§ Information supplied:

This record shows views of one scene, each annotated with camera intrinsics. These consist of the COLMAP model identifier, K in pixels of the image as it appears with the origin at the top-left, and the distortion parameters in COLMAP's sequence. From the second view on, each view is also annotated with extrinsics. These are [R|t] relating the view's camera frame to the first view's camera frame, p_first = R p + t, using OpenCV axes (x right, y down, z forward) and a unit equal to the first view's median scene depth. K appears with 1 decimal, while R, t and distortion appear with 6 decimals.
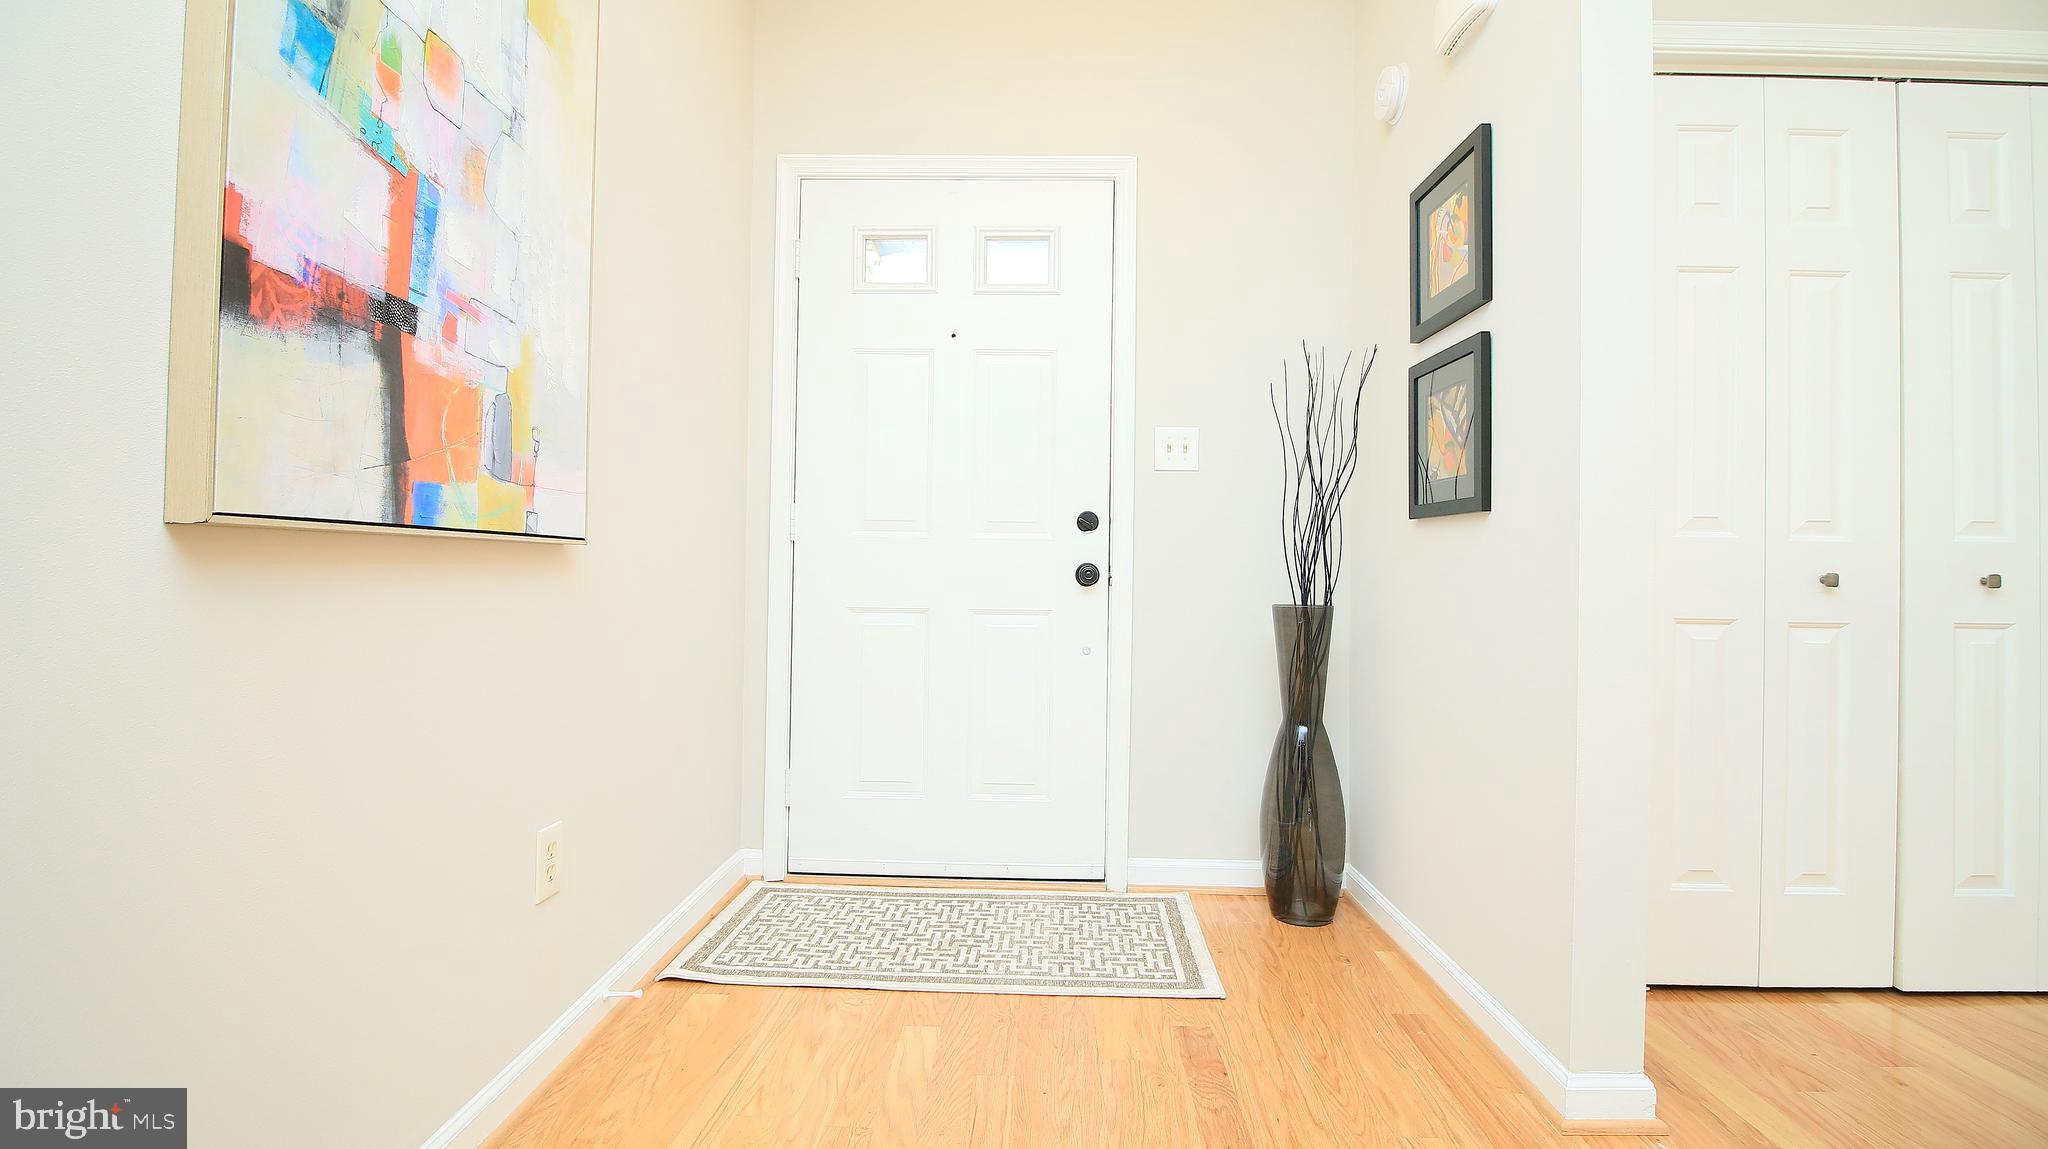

==

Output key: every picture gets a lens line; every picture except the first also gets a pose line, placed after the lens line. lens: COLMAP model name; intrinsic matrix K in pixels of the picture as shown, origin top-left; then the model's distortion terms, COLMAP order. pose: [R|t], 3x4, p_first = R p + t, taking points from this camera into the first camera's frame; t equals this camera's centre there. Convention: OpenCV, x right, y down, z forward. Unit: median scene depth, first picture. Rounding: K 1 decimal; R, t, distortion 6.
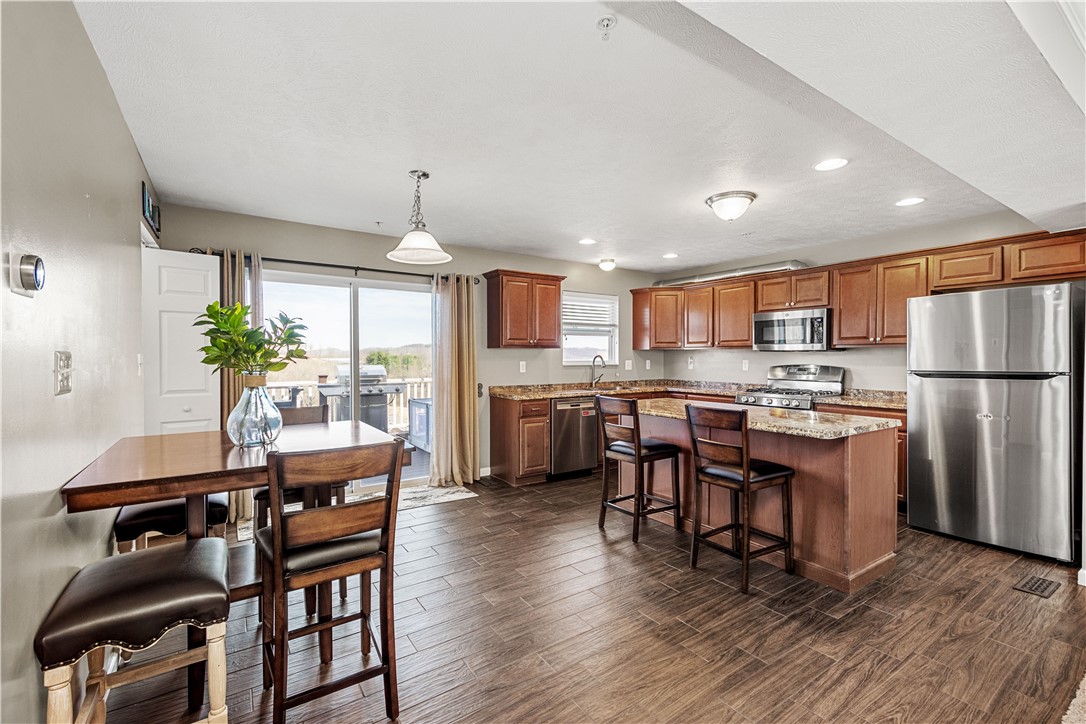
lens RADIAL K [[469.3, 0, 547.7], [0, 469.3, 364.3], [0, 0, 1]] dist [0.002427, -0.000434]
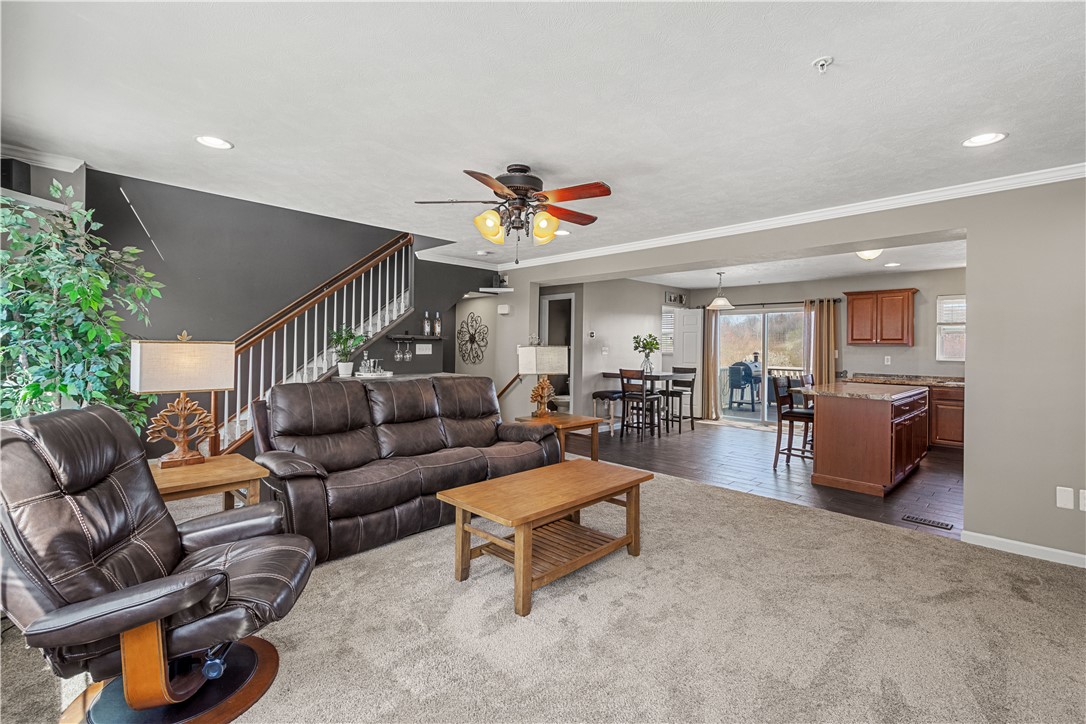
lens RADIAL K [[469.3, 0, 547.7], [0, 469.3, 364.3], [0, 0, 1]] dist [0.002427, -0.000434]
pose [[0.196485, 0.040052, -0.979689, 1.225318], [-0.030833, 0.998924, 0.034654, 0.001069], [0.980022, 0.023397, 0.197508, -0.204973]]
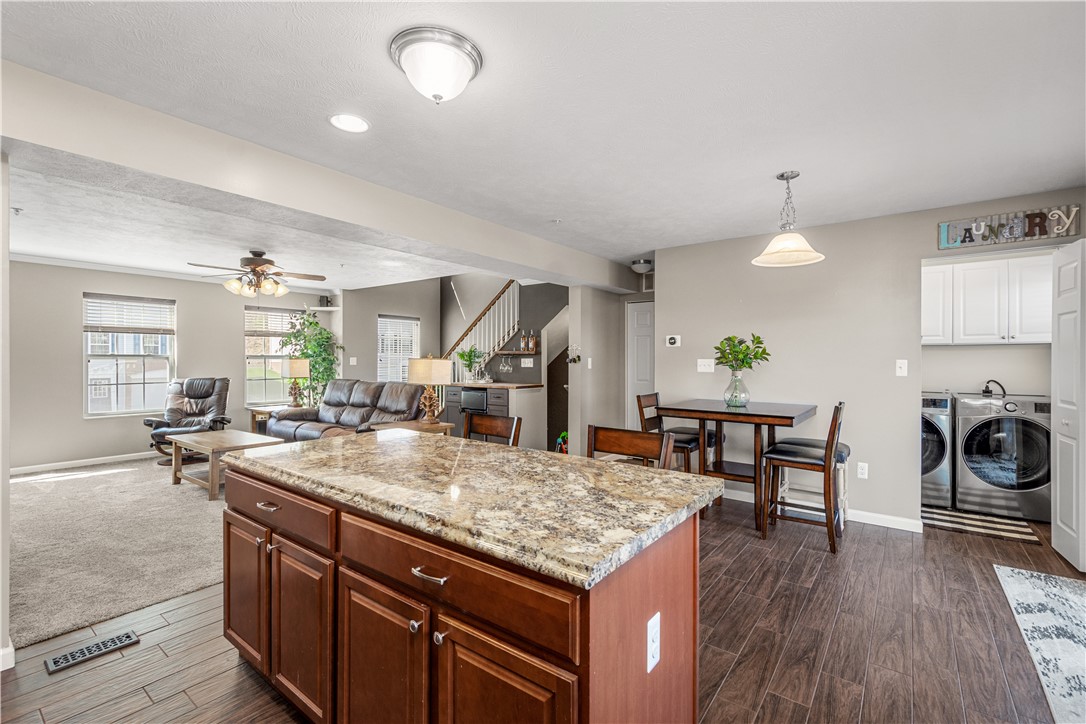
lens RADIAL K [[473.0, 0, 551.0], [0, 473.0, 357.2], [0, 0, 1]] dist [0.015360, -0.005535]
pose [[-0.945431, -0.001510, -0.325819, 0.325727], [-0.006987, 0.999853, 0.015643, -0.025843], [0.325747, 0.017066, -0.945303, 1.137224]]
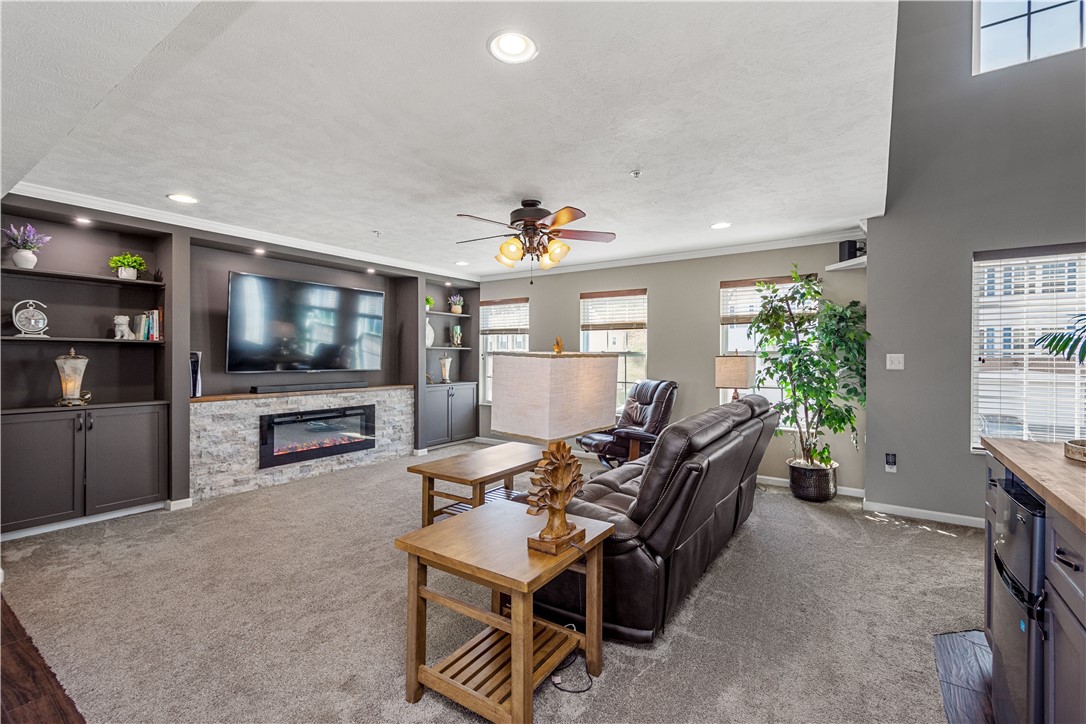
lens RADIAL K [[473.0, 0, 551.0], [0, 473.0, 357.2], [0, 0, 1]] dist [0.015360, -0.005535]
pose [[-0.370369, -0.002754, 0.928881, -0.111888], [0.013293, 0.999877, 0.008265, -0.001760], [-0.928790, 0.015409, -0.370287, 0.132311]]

§ Exercise:
Copy out everything from the line containing "Output key: every" down to the line containing "0.023397, 0.197508, -0.204973]]", including both of those lines, and leave the pictures out of your answer.

§ Exercise output:
Output key: every picture gets a lens line; every picture except the first also gets a pose line, placed after the lens line. lens: COLMAP model name; intrinsic matrix K in pixels of the picture as shown, origin top-left; then the model's distortion terms, COLMAP order. pose: [R|t], 3x4, p_first = R p + t, taking points from this camera into the first camera's frame; t equals this camera's centre there. Convention: OpenCV, x right, y down, z forward. Unit: median scene depth, first picture. Rounding: K 1 decimal; R, t, distortion 6.
lens RADIAL K [[469.3, 0, 547.7], [0, 469.3, 364.3], [0, 0, 1]] dist [0.002427, -0.000434]
lens RADIAL K [[469.3, 0, 547.7], [0, 469.3, 364.3], [0, 0, 1]] dist [0.002427, -0.000434]
pose [[0.196485, 0.040052, -0.979689, 1.225318], [-0.030833, 0.998924, 0.034654, 0.001069], [0.980022, 0.023397, 0.197508, -0.204973]]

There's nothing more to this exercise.